Antoni Górski z Komitetu Obrony Gietrzwałdu powiedział PAP, że budowa centrum dystrybucyjnego w Gietrzwałdzie zdewastuje teren. – Planowane centrum ma być zlokalizowane na 40 hektarach ziemi i usytuowane w odległości 800 metrów od bazyliki gietrzwałdzkiej. Zniszczony zostanie krajobraz i zniwelowany teren. Wycięte zostaną klony na kilometrowej zabytkowej alei pielgrzymów. Nie chodzi tylko o centrum dystrybucji, ale też o to, że odpady będą ściągane w to miejsce ze wszystkich sklepów Lidla w regionie.
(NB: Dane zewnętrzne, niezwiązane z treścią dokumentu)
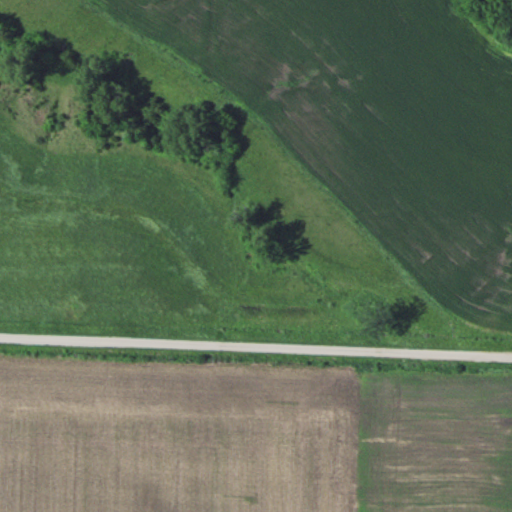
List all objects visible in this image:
road: (255, 344)
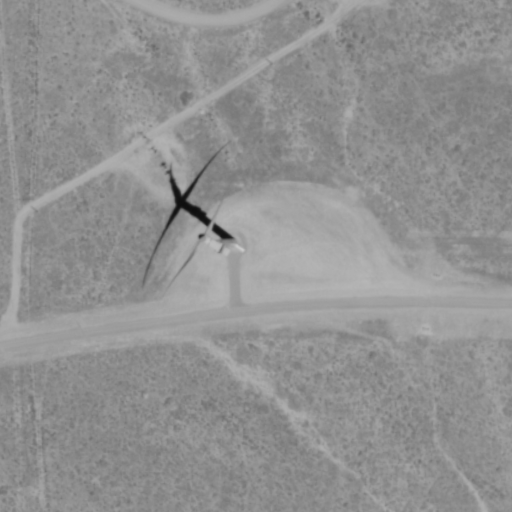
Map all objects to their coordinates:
wind turbine: (230, 249)
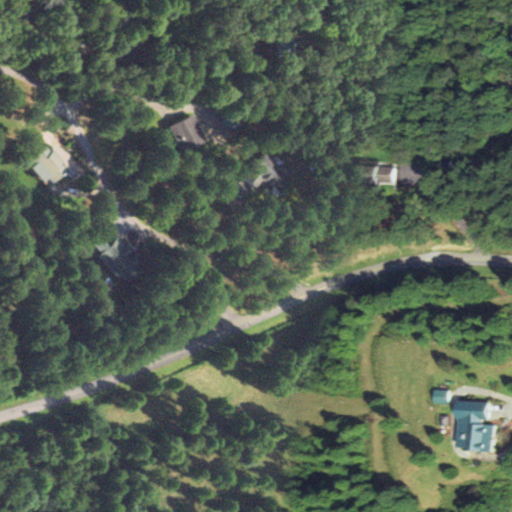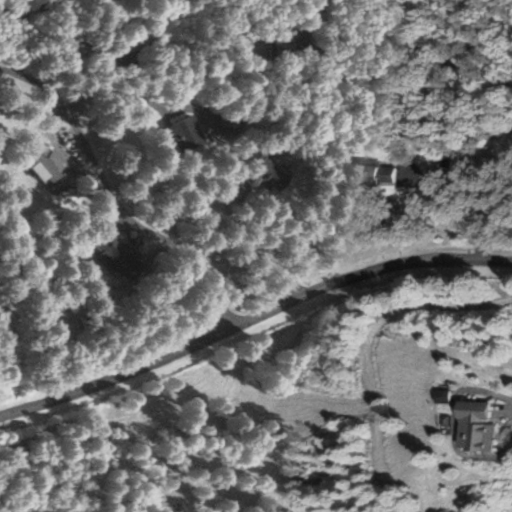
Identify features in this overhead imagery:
road: (25, 9)
road: (434, 48)
building: (180, 133)
building: (40, 165)
building: (374, 175)
building: (259, 178)
road: (119, 191)
building: (110, 256)
road: (251, 317)
building: (473, 427)
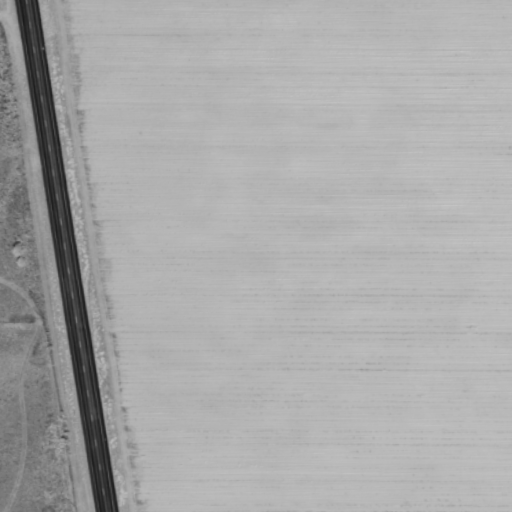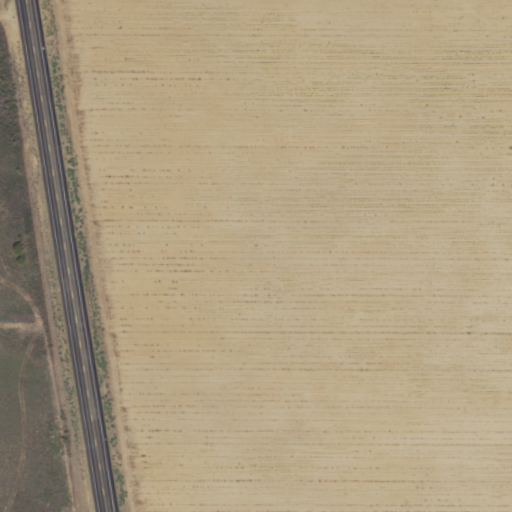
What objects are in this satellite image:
road: (45, 256)
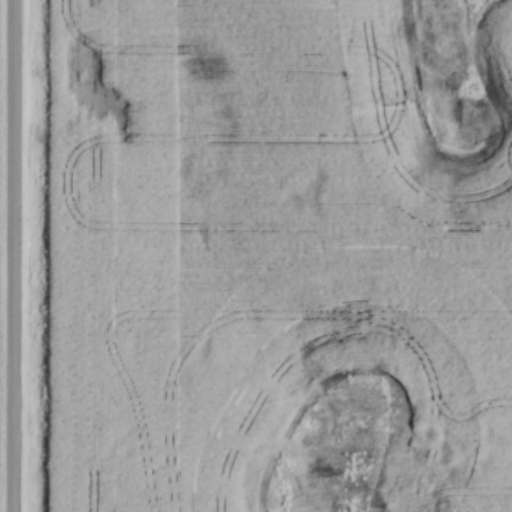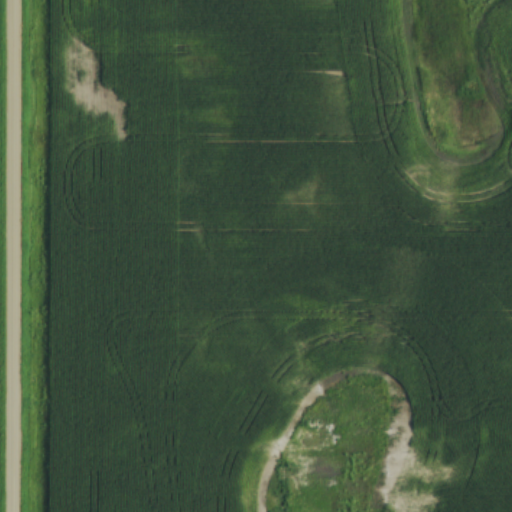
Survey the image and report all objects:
road: (14, 256)
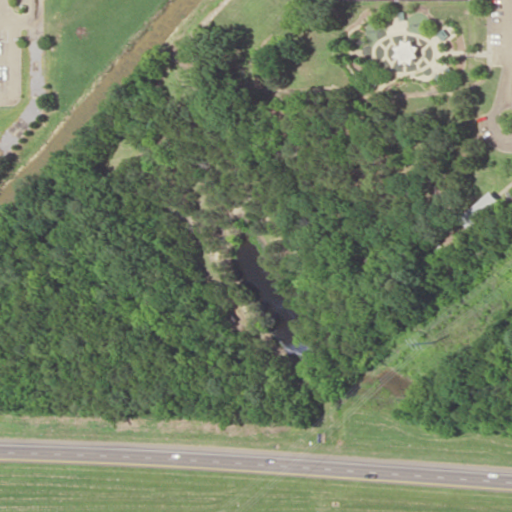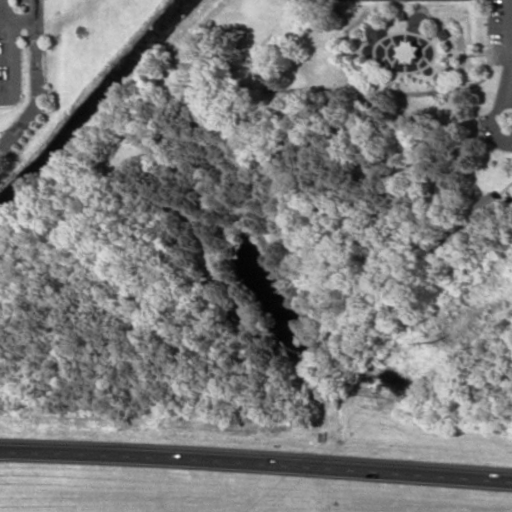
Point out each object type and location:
road: (17, 19)
parking lot: (499, 31)
road: (347, 40)
road: (36, 50)
road: (511, 50)
road: (463, 51)
road: (7, 57)
road: (14, 64)
road: (413, 70)
road: (431, 73)
road: (386, 82)
road: (474, 82)
road: (161, 87)
road: (310, 89)
road: (507, 104)
road: (19, 127)
road: (437, 179)
road: (505, 188)
road: (505, 197)
road: (274, 202)
road: (241, 204)
road: (255, 210)
road: (195, 221)
park: (285, 239)
power tower: (443, 339)
road: (312, 357)
road: (256, 461)
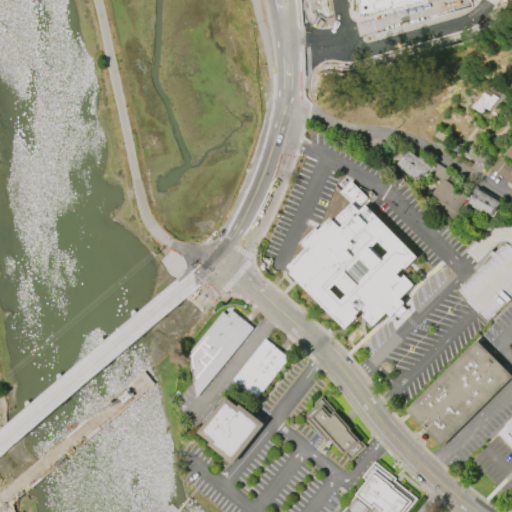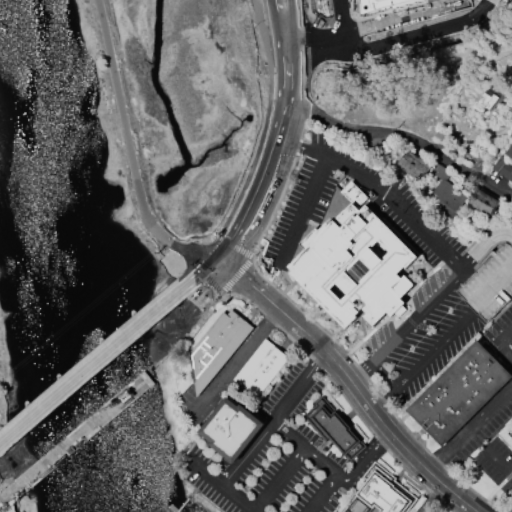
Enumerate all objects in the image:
building: (384, 4)
road: (292, 19)
road: (275, 20)
road: (345, 26)
road: (423, 35)
road: (317, 36)
road: (322, 55)
building: (488, 101)
park: (189, 102)
road: (259, 137)
road: (407, 139)
building: (509, 151)
road: (130, 155)
road: (277, 156)
building: (415, 163)
building: (504, 165)
building: (413, 166)
building: (447, 189)
road: (382, 191)
building: (448, 197)
building: (484, 202)
building: (483, 203)
road: (301, 212)
river: (62, 255)
traffic signals: (227, 265)
building: (356, 265)
building: (356, 267)
road: (221, 272)
road: (193, 282)
road: (209, 287)
road: (407, 328)
road: (499, 344)
building: (216, 348)
building: (216, 349)
road: (235, 362)
road: (420, 364)
building: (260, 369)
building: (261, 369)
road: (93, 375)
road: (386, 375)
road: (103, 384)
road: (353, 385)
building: (459, 393)
building: (460, 393)
road: (273, 419)
building: (230, 428)
building: (232, 430)
building: (335, 430)
building: (337, 430)
road: (470, 432)
building: (506, 433)
building: (508, 433)
road: (288, 434)
road: (366, 458)
road: (320, 461)
road: (498, 461)
road: (279, 480)
road: (222, 487)
building: (386, 491)
road: (323, 493)
building: (382, 494)
road: (433, 499)
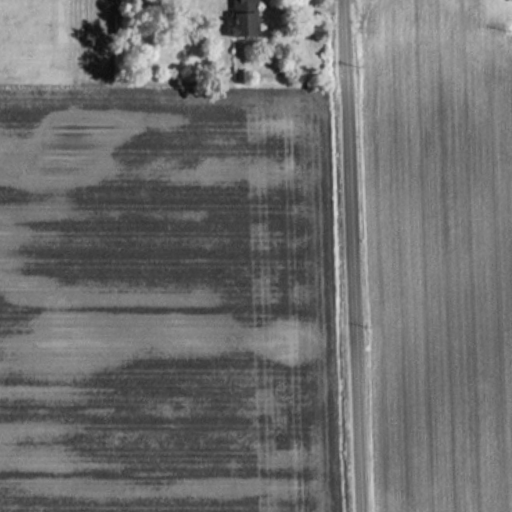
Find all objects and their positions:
building: (241, 18)
crop: (46, 41)
road: (351, 255)
crop: (159, 300)
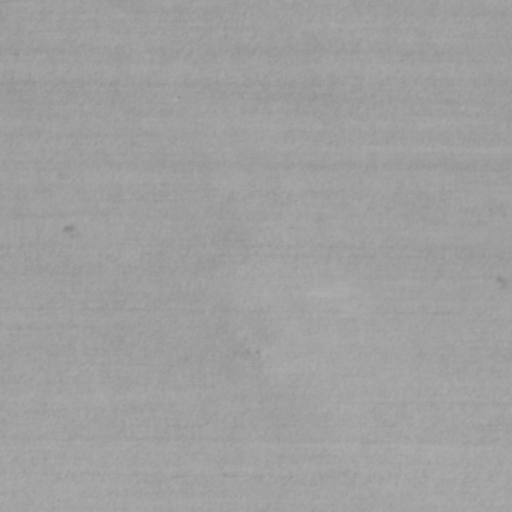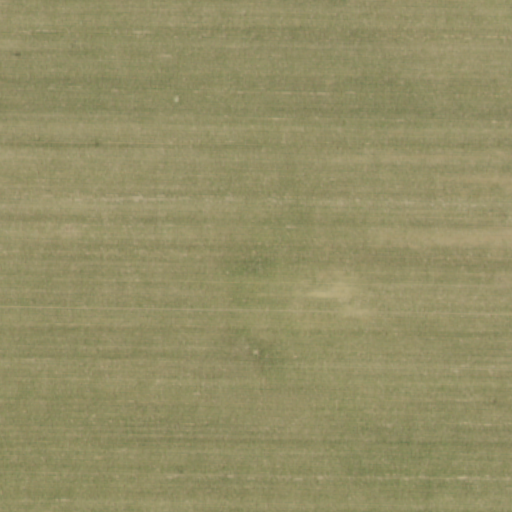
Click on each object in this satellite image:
crop: (256, 256)
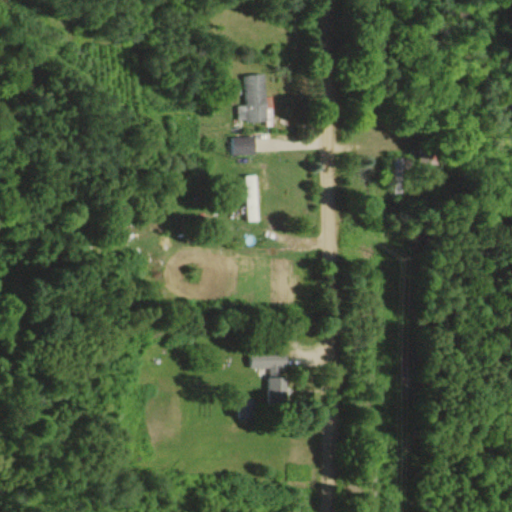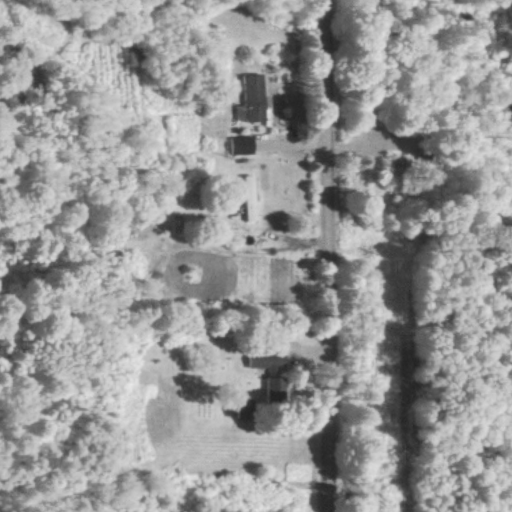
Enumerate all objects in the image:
building: (248, 99)
building: (237, 145)
building: (245, 197)
road: (326, 255)
building: (266, 369)
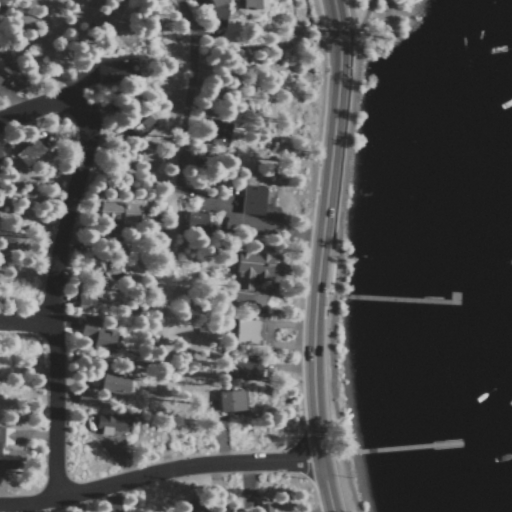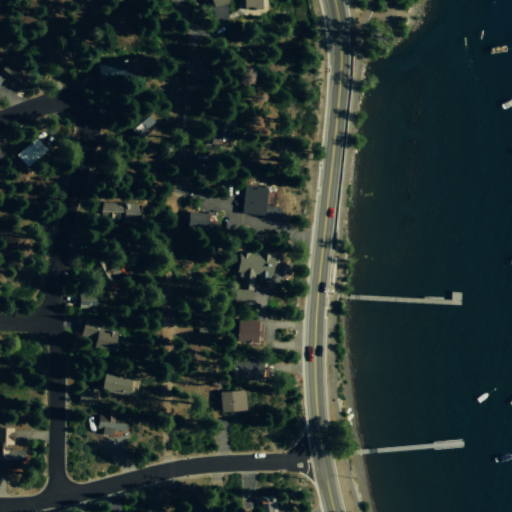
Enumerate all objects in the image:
building: (240, 4)
building: (112, 72)
building: (10, 76)
road: (189, 92)
road: (33, 106)
building: (138, 124)
building: (214, 132)
building: (29, 153)
building: (0, 158)
building: (254, 200)
building: (119, 213)
building: (196, 220)
road: (319, 256)
road: (339, 256)
building: (248, 273)
road: (53, 294)
pier: (399, 298)
building: (85, 300)
road: (26, 322)
road: (161, 327)
building: (97, 335)
building: (245, 371)
building: (117, 385)
building: (86, 396)
building: (231, 403)
building: (110, 424)
pier: (397, 446)
building: (9, 449)
road: (158, 470)
building: (263, 505)
building: (266, 505)
building: (191, 507)
building: (193, 507)
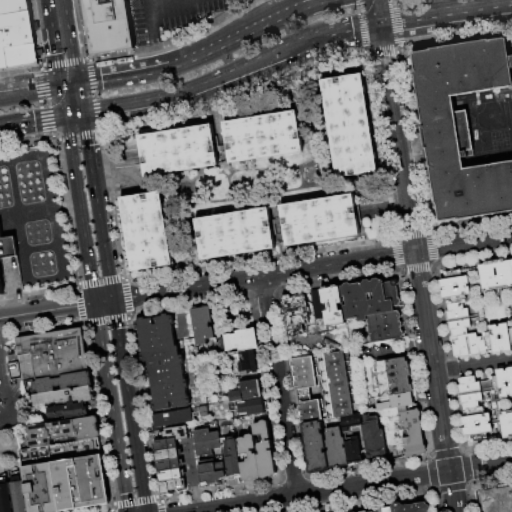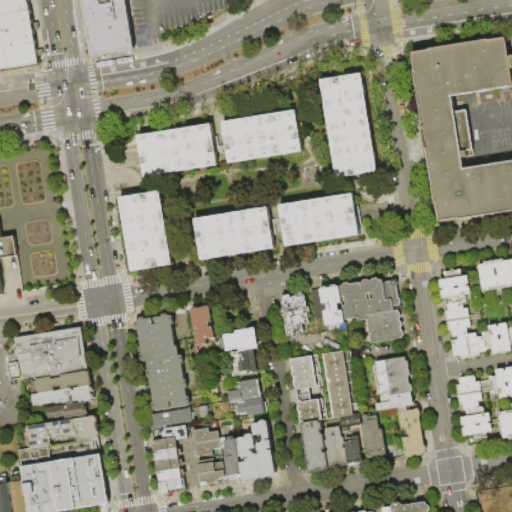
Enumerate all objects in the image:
building: (31, 0)
road: (303, 1)
road: (305, 1)
road: (149, 3)
road: (157, 5)
road: (258, 11)
road: (280, 12)
road: (376, 13)
road: (445, 16)
parking lot: (169, 17)
building: (108, 25)
building: (106, 26)
building: (36, 27)
traffic signals: (378, 27)
building: (15, 35)
building: (16, 35)
road: (70, 41)
road: (53, 42)
road: (156, 50)
building: (40, 54)
road: (187, 59)
road: (255, 67)
road: (91, 79)
traffic signals: (77, 83)
road: (69, 84)
traffic signals: (61, 85)
road: (30, 89)
road: (79, 98)
road: (63, 101)
road: (107, 110)
traffic signals: (82, 114)
road: (73, 115)
traffic signals: (65, 117)
park: (509, 118)
road: (32, 122)
building: (348, 124)
building: (347, 125)
building: (460, 125)
building: (461, 125)
building: (261, 136)
building: (261, 137)
road: (86, 142)
building: (176, 150)
building: (176, 151)
road: (79, 210)
building: (317, 219)
building: (318, 220)
building: (144, 230)
building: (145, 231)
building: (233, 233)
building: (232, 234)
road: (101, 235)
building: (7, 250)
building: (511, 264)
road: (312, 267)
road: (417, 269)
building: (495, 274)
building: (495, 274)
building: (452, 286)
building: (0, 294)
building: (369, 298)
traffic signals: (112, 300)
road: (103, 301)
traffic signals: (94, 303)
building: (316, 304)
building: (332, 306)
building: (364, 307)
road: (46, 310)
building: (293, 313)
building: (294, 314)
building: (456, 318)
building: (468, 321)
building: (201, 324)
building: (202, 324)
building: (384, 327)
building: (156, 338)
building: (497, 338)
building: (466, 345)
building: (240, 349)
building: (241, 349)
building: (53, 354)
building: (161, 364)
road: (473, 366)
building: (53, 370)
building: (305, 377)
building: (64, 382)
building: (167, 383)
building: (392, 383)
building: (499, 383)
building: (500, 383)
building: (340, 384)
road: (278, 386)
road: (3, 389)
building: (339, 389)
building: (245, 392)
building: (467, 392)
building: (64, 397)
building: (246, 397)
building: (398, 401)
road: (128, 405)
road: (111, 407)
building: (252, 407)
building: (472, 410)
building: (69, 412)
building: (311, 412)
road: (3, 417)
building: (171, 417)
building: (173, 418)
building: (314, 422)
building: (350, 422)
building: (505, 422)
building: (475, 423)
building: (505, 424)
building: (64, 431)
building: (412, 431)
building: (174, 433)
building: (371, 436)
building: (373, 437)
building: (205, 442)
building: (165, 445)
building: (263, 448)
building: (314, 448)
building: (335, 448)
building: (352, 449)
building: (353, 450)
building: (263, 451)
building: (167, 455)
building: (224, 456)
building: (168, 459)
building: (248, 459)
building: (232, 460)
building: (169, 465)
building: (59, 468)
building: (210, 473)
building: (171, 475)
building: (79, 482)
building: (172, 486)
road: (356, 487)
building: (42, 488)
road: (485, 492)
building: (4, 494)
building: (19, 495)
building: (6, 496)
building: (406, 507)
building: (409, 508)
building: (365, 511)
building: (374, 511)
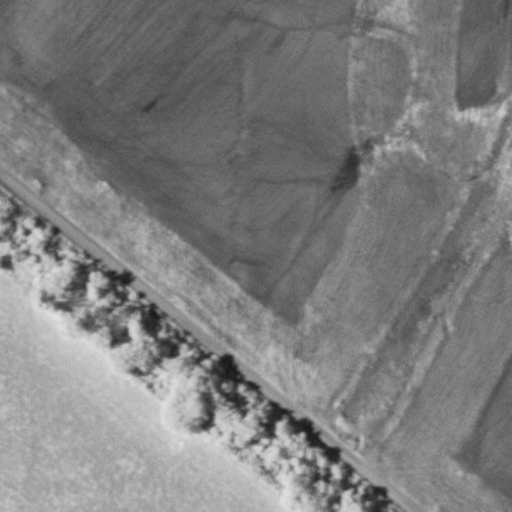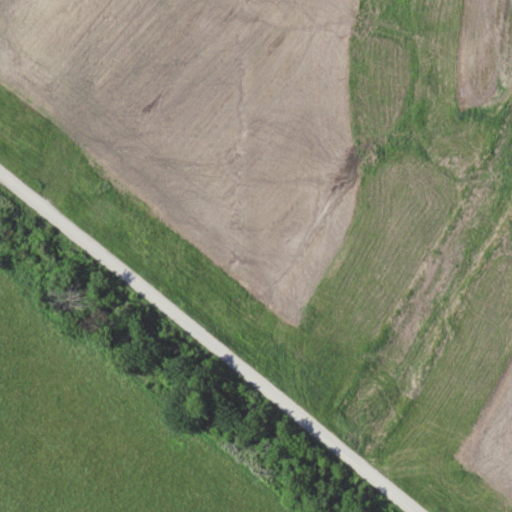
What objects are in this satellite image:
road: (206, 343)
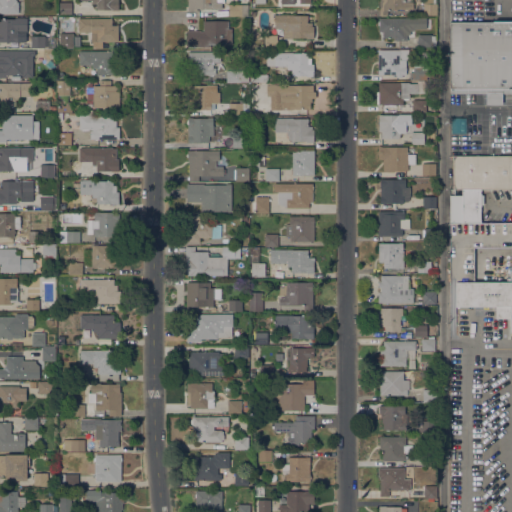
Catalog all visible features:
building: (259, 1)
building: (293, 1)
building: (294, 1)
building: (105, 4)
building: (106, 4)
building: (204, 4)
building: (204, 4)
building: (392, 5)
building: (394, 5)
building: (8, 6)
building: (8, 6)
building: (428, 7)
building: (429, 7)
building: (65, 8)
building: (232, 9)
building: (241, 9)
building: (503, 11)
building: (293, 25)
building: (293, 25)
building: (11, 27)
building: (94, 27)
building: (395, 27)
building: (12, 28)
building: (394, 28)
building: (97, 29)
building: (209, 34)
building: (210, 34)
building: (64, 39)
building: (424, 40)
building: (425, 40)
building: (37, 41)
building: (270, 41)
building: (480, 57)
building: (481, 57)
building: (96, 60)
building: (98, 60)
building: (391, 60)
building: (203, 61)
building: (293, 61)
building: (390, 61)
building: (15, 62)
building: (201, 62)
building: (292, 62)
building: (12, 63)
building: (420, 73)
building: (236, 75)
building: (258, 77)
building: (274, 78)
building: (62, 88)
building: (13, 91)
building: (394, 91)
building: (9, 93)
building: (103, 94)
building: (292, 94)
building: (401, 94)
building: (105, 95)
building: (203, 95)
building: (289, 95)
building: (200, 97)
building: (417, 103)
road: (477, 105)
building: (43, 106)
building: (65, 107)
building: (235, 108)
building: (264, 108)
building: (59, 116)
building: (392, 124)
building: (98, 125)
building: (392, 125)
building: (99, 126)
building: (18, 127)
building: (18, 127)
building: (293, 128)
building: (294, 128)
building: (200, 129)
building: (197, 130)
building: (417, 137)
building: (64, 138)
building: (239, 140)
building: (14, 156)
building: (14, 157)
building: (99, 157)
building: (100, 157)
building: (394, 157)
building: (395, 157)
building: (301, 161)
building: (303, 162)
building: (203, 163)
building: (205, 165)
building: (251, 168)
building: (427, 168)
building: (45, 169)
building: (428, 169)
building: (47, 170)
building: (482, 172)
building: (240, 173)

Uruchomienie centrum wiąże się też ze wzmożonym ruchem samochodów ciężarowych nawet 160 tirów na dobę – powiedział Antoni Górski.
Wesprzyj nas już teraz!
Do uczestników protestu związanych ze środowiskami prawicowymi i katolickimi dołączyli też ekolodzy i mieszkańcy gminy Gietrzwałd. Jedna z mieszkanek gminy Aleksandra Kozuń powiedziała PAP, że „każda osoba, która zapoznała się z planem inwestycji, będzie jej przeciwna, ponieważ większość osób mieszkających gminie straci”. – Centrum dystrybucji ma powstać na obszarze chronionego krajobrazu Doliny Pasłęki, czyli na obszarze, w którym zabrania się inwestycji, trwale zmieniających krajobraz. Gmina Gietrzwałd była do niedawna reklamowana jako wspaniałe miejsce do zamieszkania, ciche i spokojne. Sprzedawano działki budowlane a chwilę później uchwalono miejscowy plan zagospodarowania, który zakłada usługi, co pozwala wybudować centrum dystrybucyjne – podkreśliła, dodając, że nie przekonują jej argumenty, iż dzięki inwestycji powstaną miejsca pracy.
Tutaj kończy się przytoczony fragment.